Goal of the exercise: Copy nothing but the lines below, from the one with "MarketCap, 2023Q1: 60000000 -> 75550000" through the one with "Углеводы, Кофейный напиток", exactly as written; no pictures should appear.

######

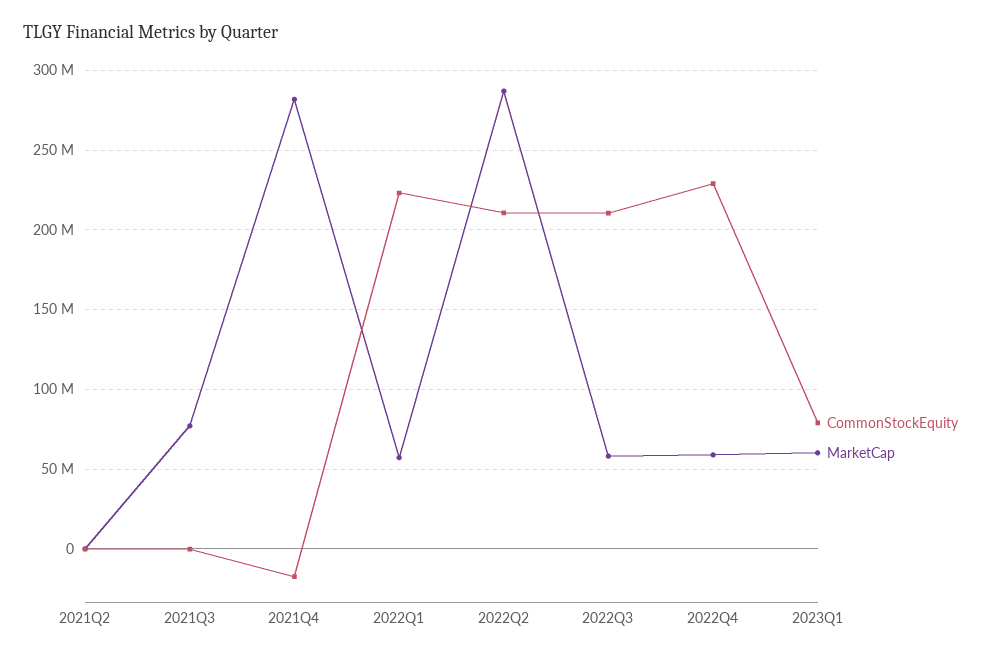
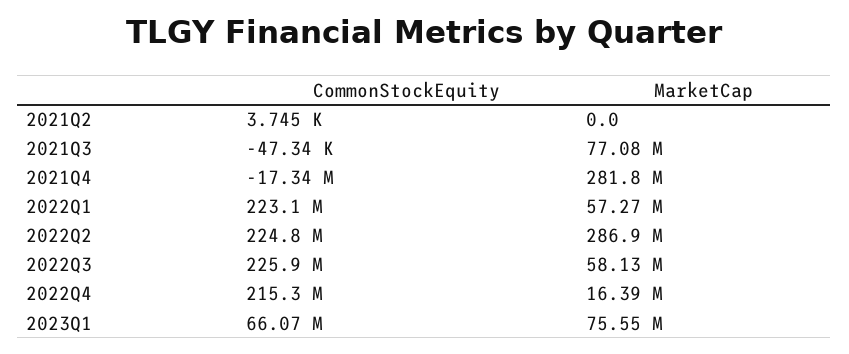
CommonStockEquity, 2022Q2: 210000000 -> 224800000
CommonStockEquity, 2022Q3: 210000000 -> 225900000
CommonStockEquity, 2022Q4: 230000000 -> 215300000
MarketCap, 2022Q4: 60000000 -> 16390000
CommonStockEquity, 2023Q1: 80000000 -> 66070000
MarketCap, 2023Q1: 60000000 -> 75550000

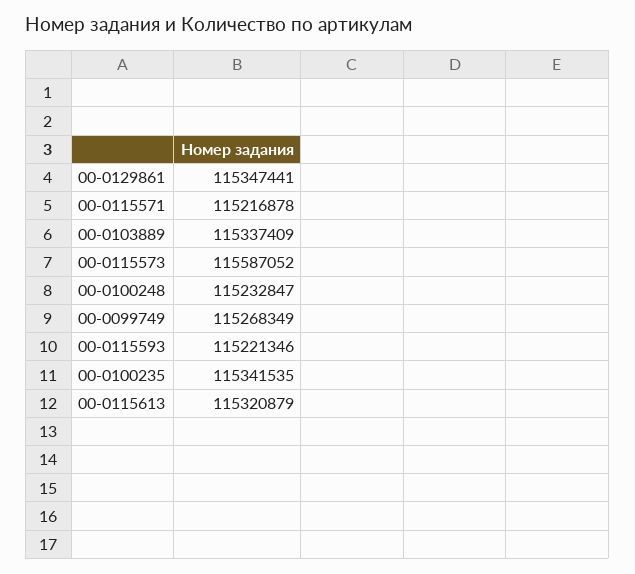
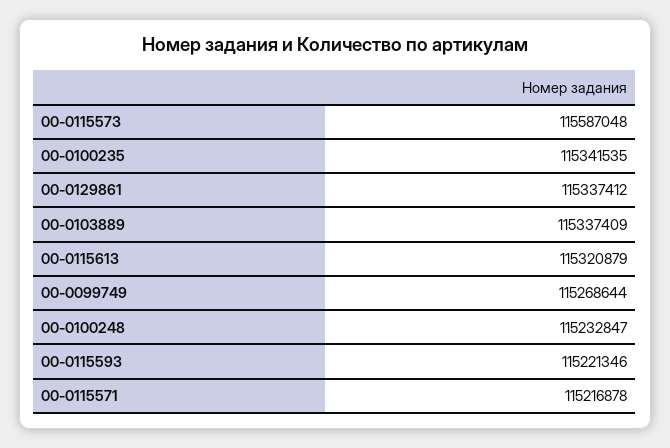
00-0129861: 115347441 -> 115337412
00-0115573: 115587052 -> 115587048
00-0099749: 115268349 -> 115268644

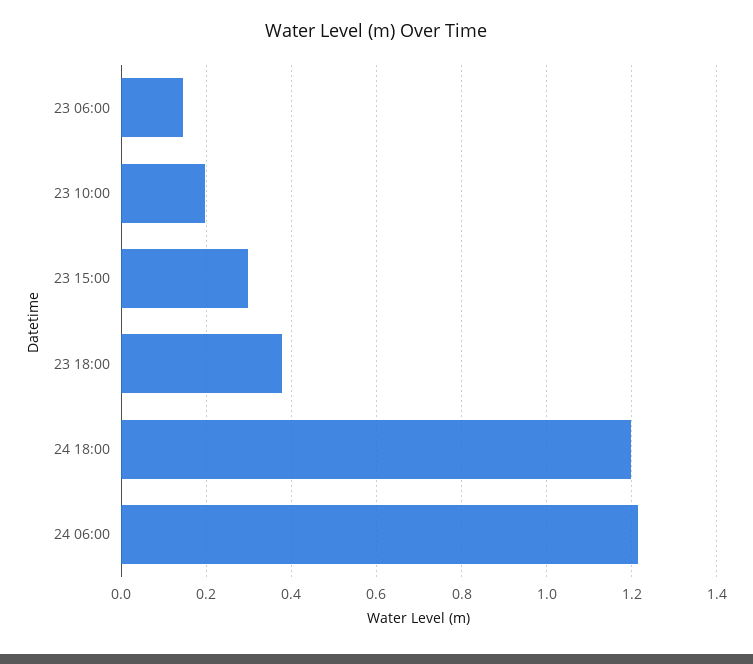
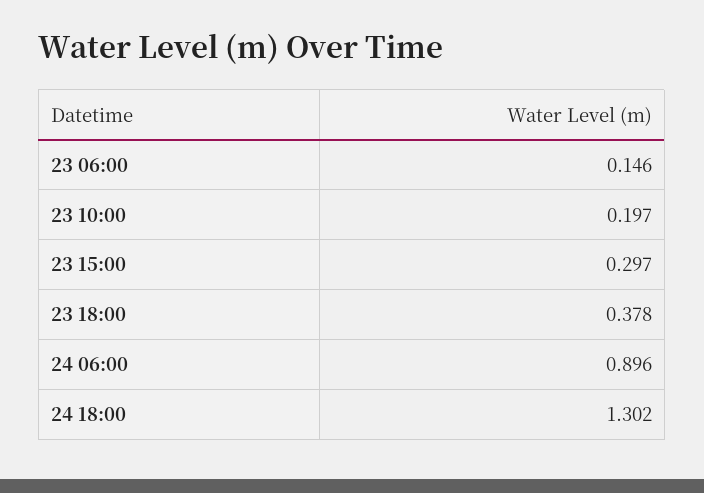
24 18:00: 1.2 -> 1.302
24 06:00: 1.22 -> 0.896

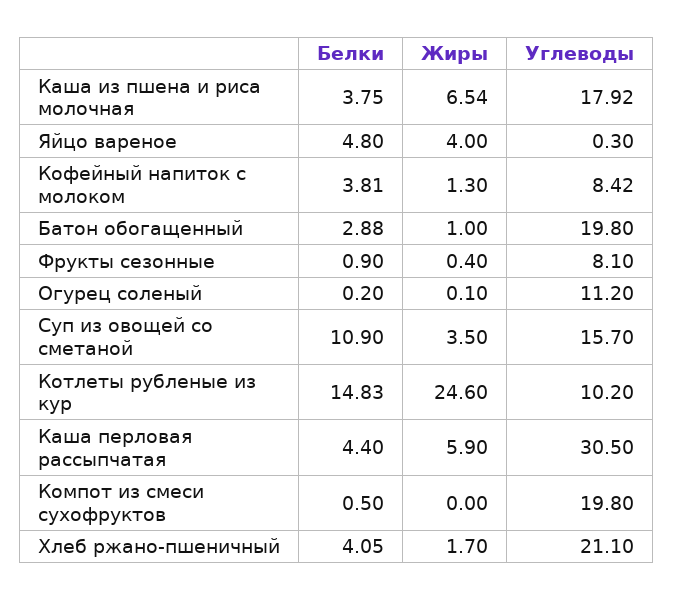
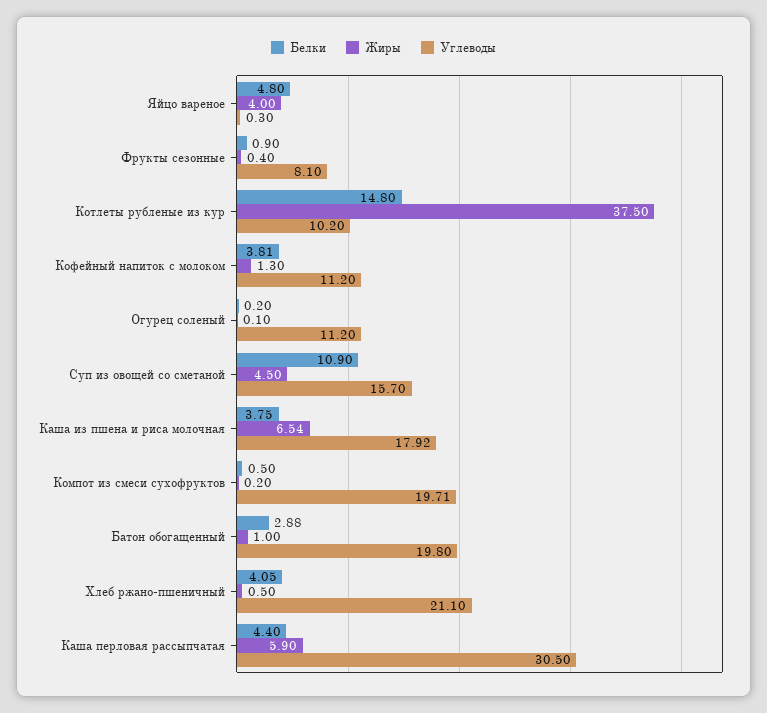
Углеводы, Кофейный напиток с молоком: 8.42 -> 11.2
Жиры, Суп из овощей со сметаной: 3.5 -> 4.5
Белки, Котлеты рубленые из кур: 14.83 -> 14.8
Жиры, Котлеты рубленые из кур: 24.6 -> 37.5
Жиры, Компот из смеси сухофруктов: 0 -> 0.2
Углеводы, Компот из смеси сухофруктов: 19.8 -> 19.71
Жиры, Хлеб ржано-пшеничный: 1.7 -> 0.5

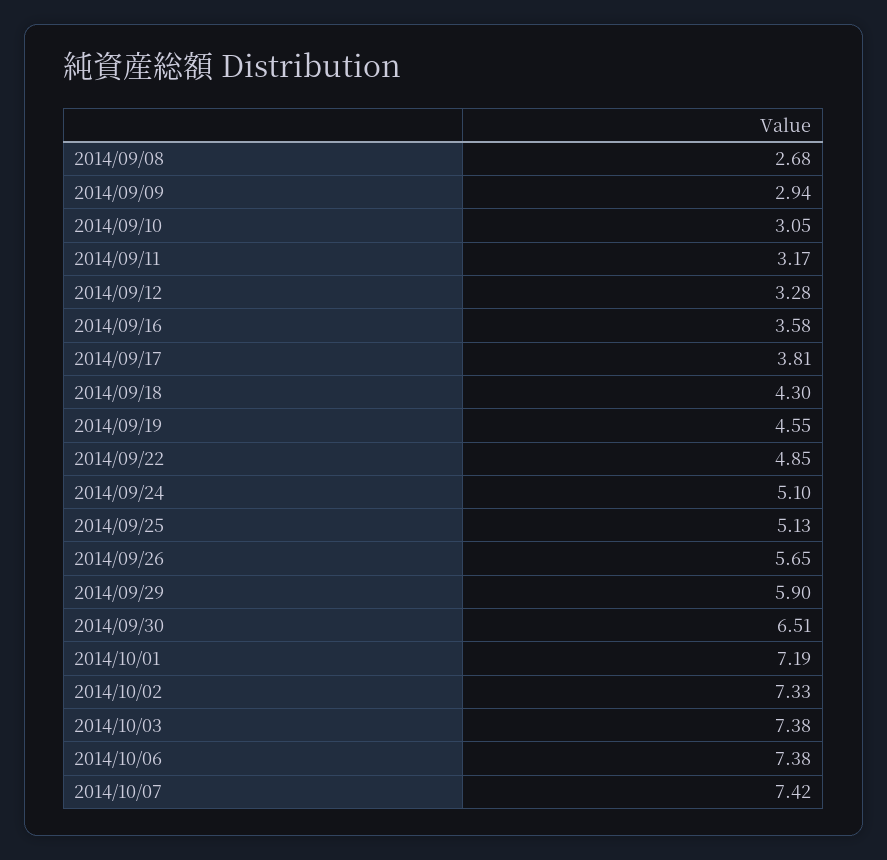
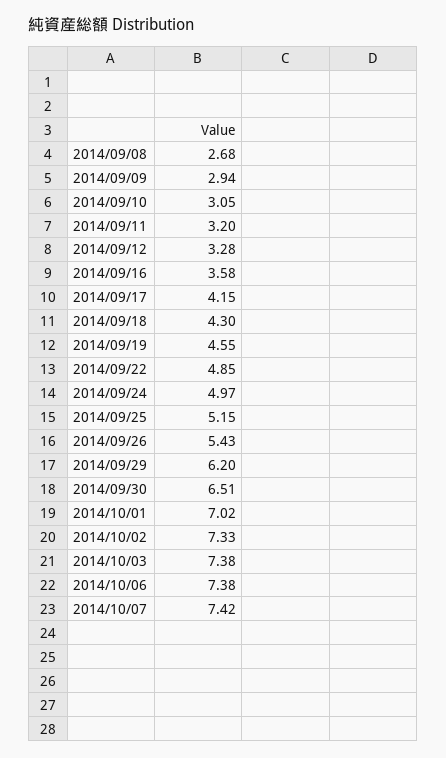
2014/09/11: 3.17 -> 3.2
2014/09/17: 3.81 -> 4.15
2014/09/24: 5.1 -> 4.97
2014/09/25: 5.13 -> 5.15
2014/09/26: 5.65 -> 5.43
2014/09/29: 5.9 -> 6.2
2014/10/01: 7.19 -> 7.02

######

Reply to the exercise:
MarketCap, 2023Q1: 60000000 -> 75550000

00-0129861: 115347441 -> 115337412
00-0115573: 115587052 -> 115587048
00-0099749: 115268349 -> 115268644

24 18:00: 1.2 -> 1.302
24 06:00: 1.22 -> 0.896

Углеводы, Кофейный напиток с молоком: 8.42 -> 11.2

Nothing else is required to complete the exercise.